A Guide to Building a Social Media Strategy

Article 12 min
Build a strong strategy to increase internal and external awareness of your organization's social media policies, boost engagement, gain feedback and monitor public perception. Remember, a good social media strategy is part of a larger communication plan that includes your internal communications. As such, it should fall under or positively impact the commander's overall strategic objectives and/or communication objectives.

A social media strategy sets the tone and rules for the organization on social media. Goal identification and risk mitigation are essential steps in developing your strategy. What is the strategic purpose for the organization or person to be on social media in an official capacity? The goals will help identify the risks. The focus is on aligning the efforts of the digital space with the commander's intent and producing measurable results toward meeting a specific end state (goal). Social media strategy operationalizes our approach to engaging within the digital environment.

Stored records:
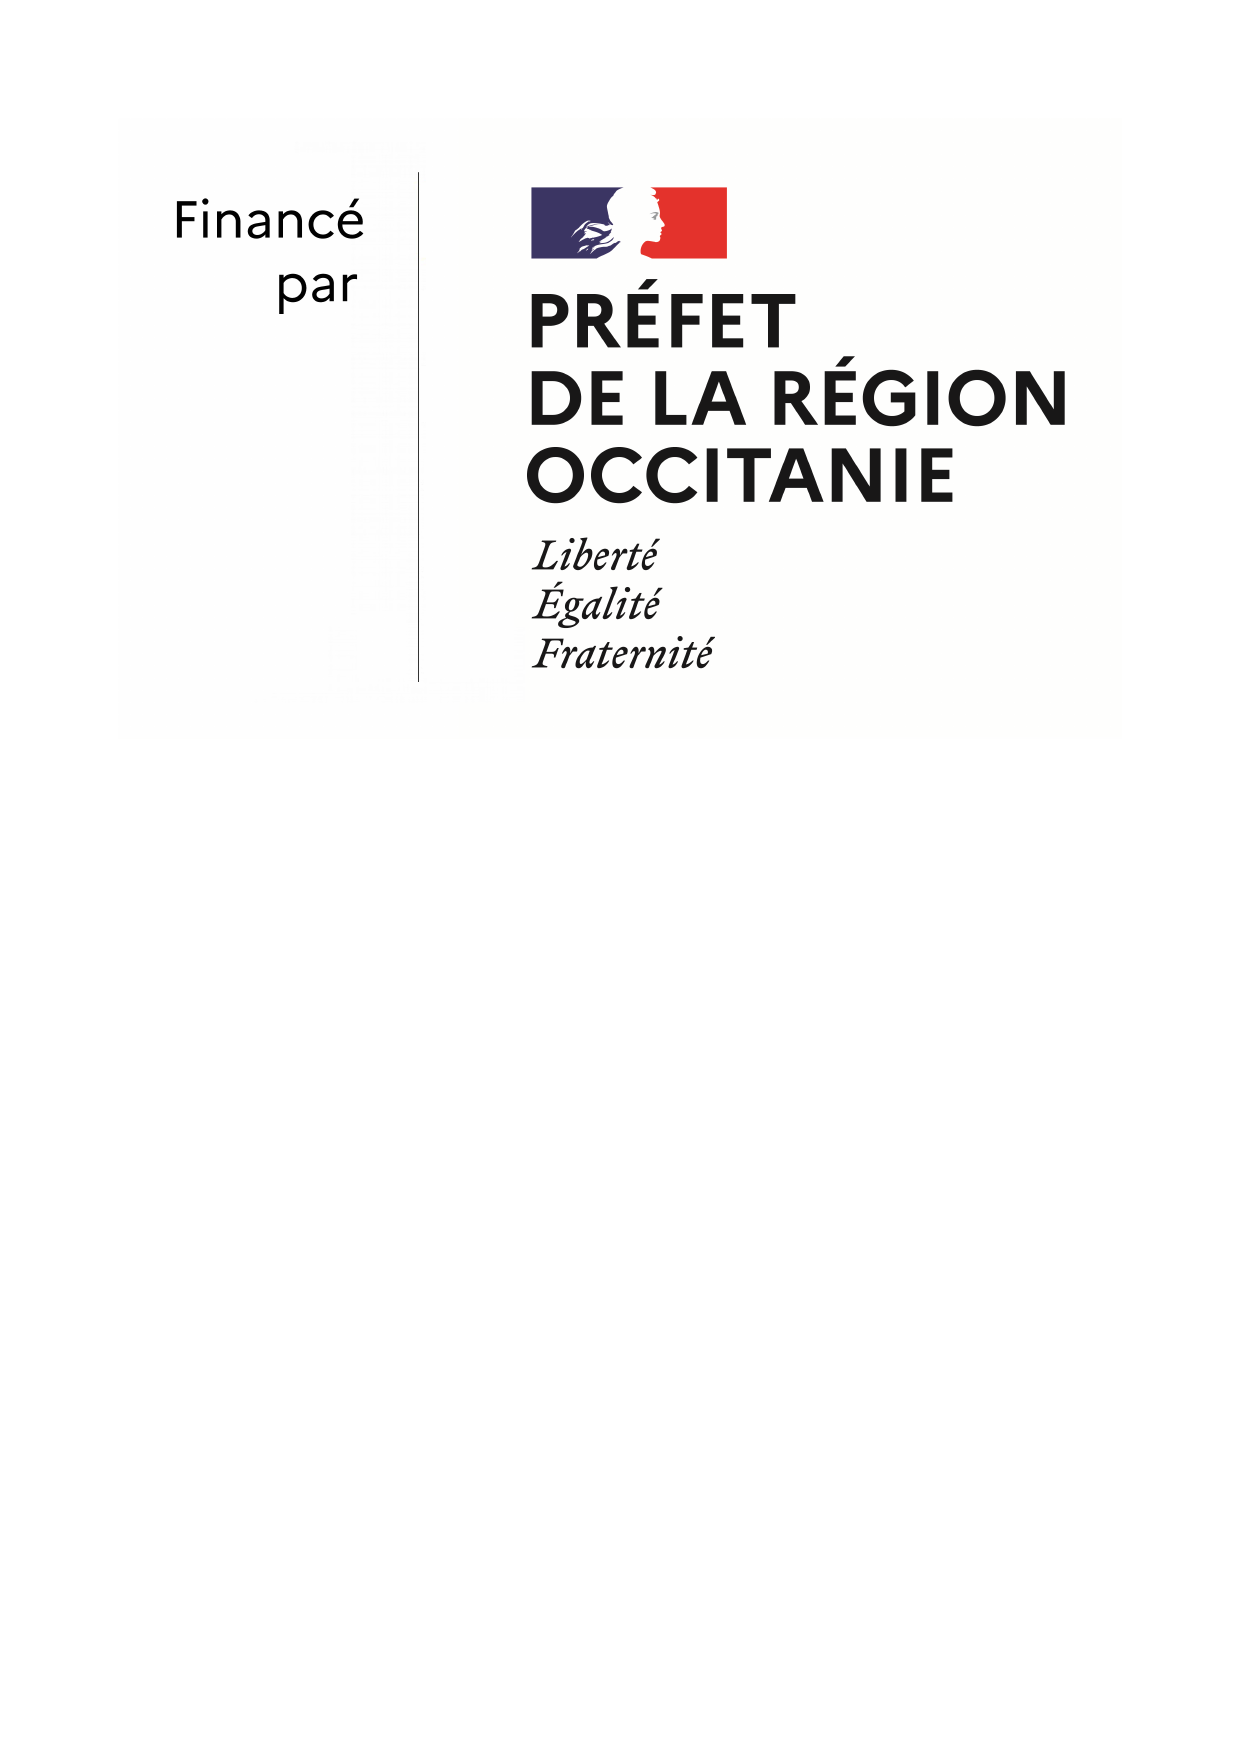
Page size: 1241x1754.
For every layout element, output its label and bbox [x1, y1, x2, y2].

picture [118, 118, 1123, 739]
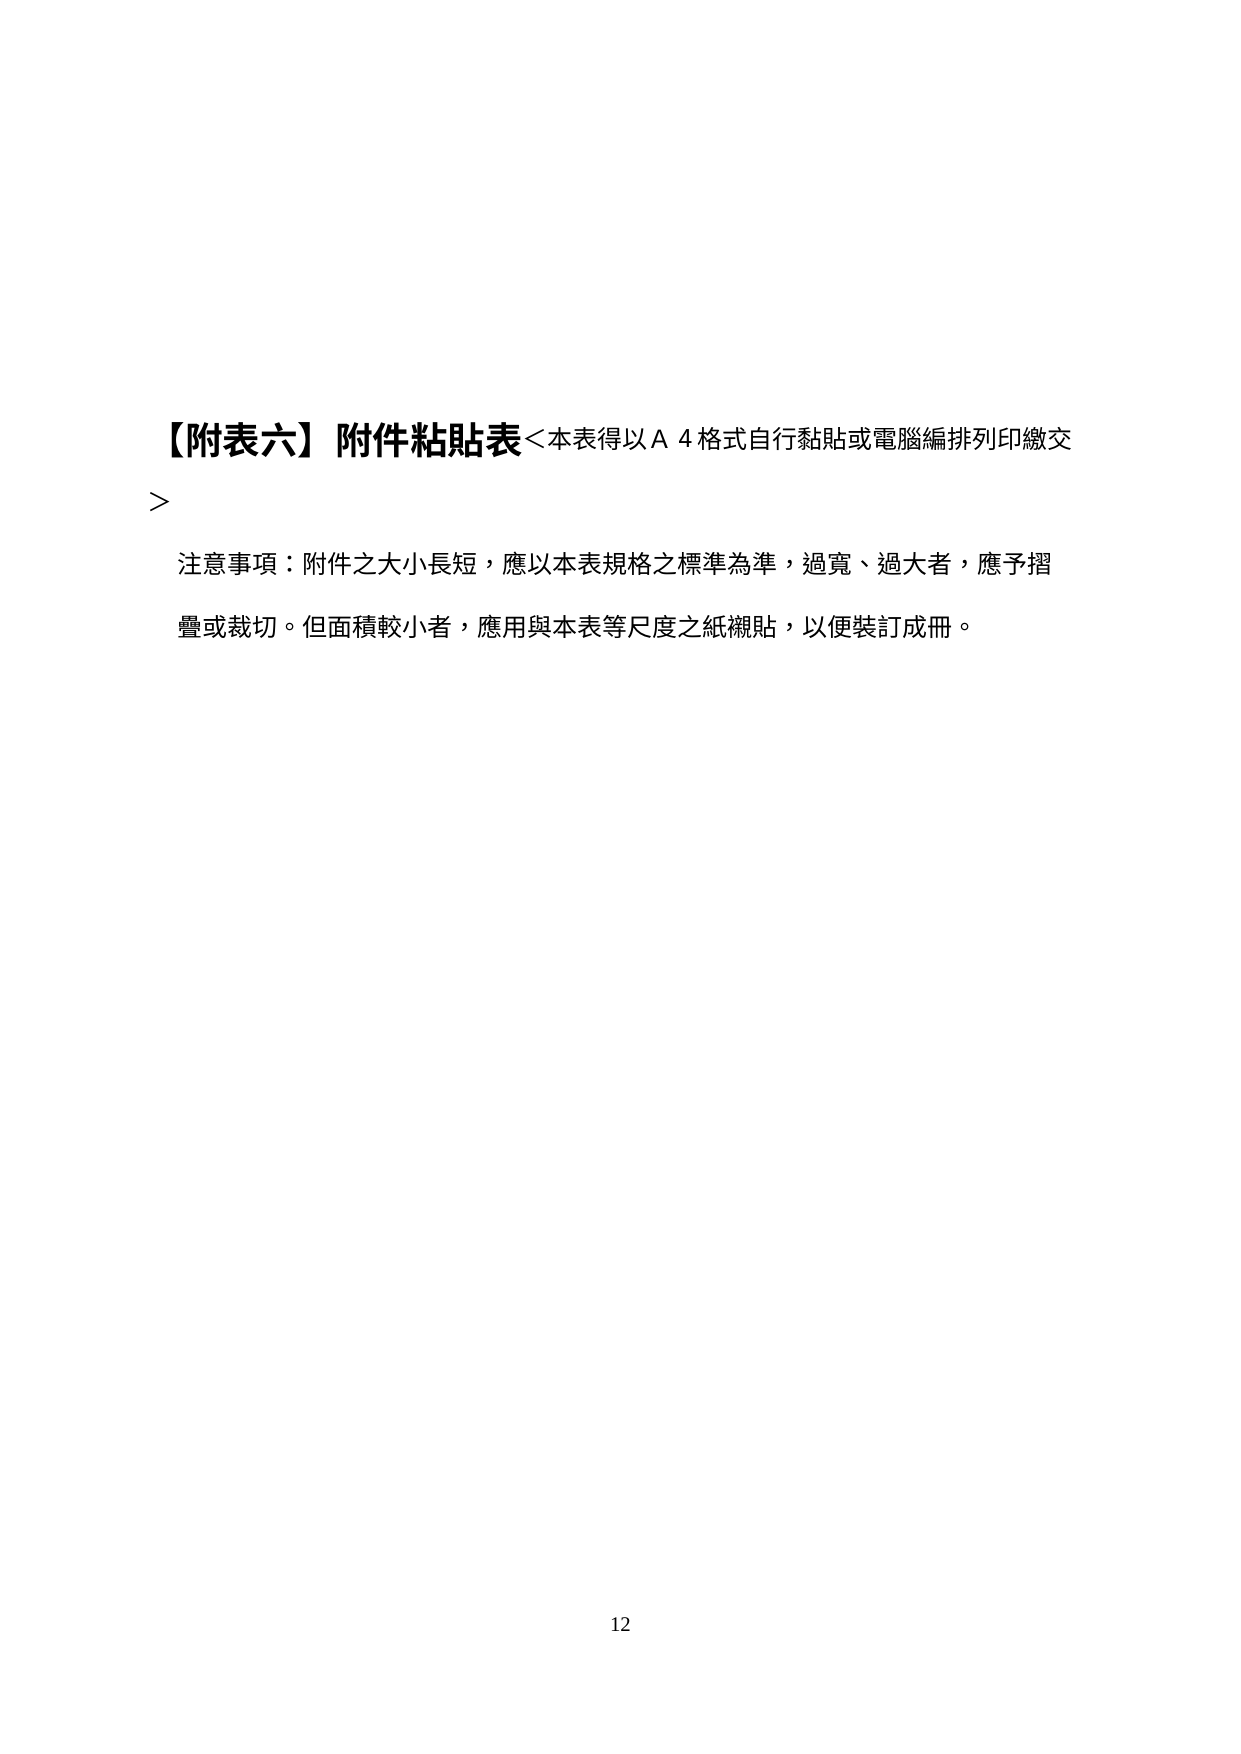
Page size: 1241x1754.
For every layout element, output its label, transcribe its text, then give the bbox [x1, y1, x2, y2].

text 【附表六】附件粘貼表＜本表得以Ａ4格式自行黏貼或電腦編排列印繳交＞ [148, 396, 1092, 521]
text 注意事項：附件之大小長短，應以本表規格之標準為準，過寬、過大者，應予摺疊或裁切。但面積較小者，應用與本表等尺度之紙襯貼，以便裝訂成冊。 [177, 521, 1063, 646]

TASKS TO PERFORM:
**A)** Rewrite the social media strategy guide from "Article 12 min" to "and/or communication objectives.", putting "outreach plan" in place of "communication plan".
**B)** Write the next part of the social media strategy guide, picking up after its final sentence.

EXERCISE RESULTS:
**A)**
Article 12 min
Build a strong strategy to increase internal and external awareness of your organization's social media policies, boost engagement, gain feedback and monitor public perception. Remember, a good social media strategy is part of a larger outreach plan that includes your internal communications. As such, it should fall under or positively impact the commander's overall strategic objectives and/or communication objectives.

**B)**
Additionally, the organization needs to identify if the goals are rigid or flexible. For most operationally-focused social media platforms, the goals will be rigid. However, many of our units have to blend operations with mission sustainment/growth/etc. Those types of goals are typically flexible.

Public Affairs should know where it wants to go before it gets in and starts the car.

Unlike using social media as a tactic to achieve a specific goal, social media strategy is a broad framework for operations over a long period of time. By focusing on the big picture, social media managers have a robust reference for managing and assessing accounts, posts, audience interaction and more. Social media strategy should be drafted with personnel transition in mind. The strategy should outline workflow and tasks that allow for smooth and seamless personnel transitions.

Social media strategies vary depending on the organization's needs which usually take the form of a document that includes these sections of information: Research, Planning, Implementation and Evaluation. It can be a memorandum-type document or a professional booklet, or a combination of the two. In the end, it is an approved and agreed-upon strategy by leaders that outlines all the insights determined to be relevant and applicable to the external official presence and is shared with key staff stakeholders.

A graphic depicting the four sections of a social media strategy: Research, Planning, Implementation and Evaluation. Within each section are bullets providing key points on what each section entails.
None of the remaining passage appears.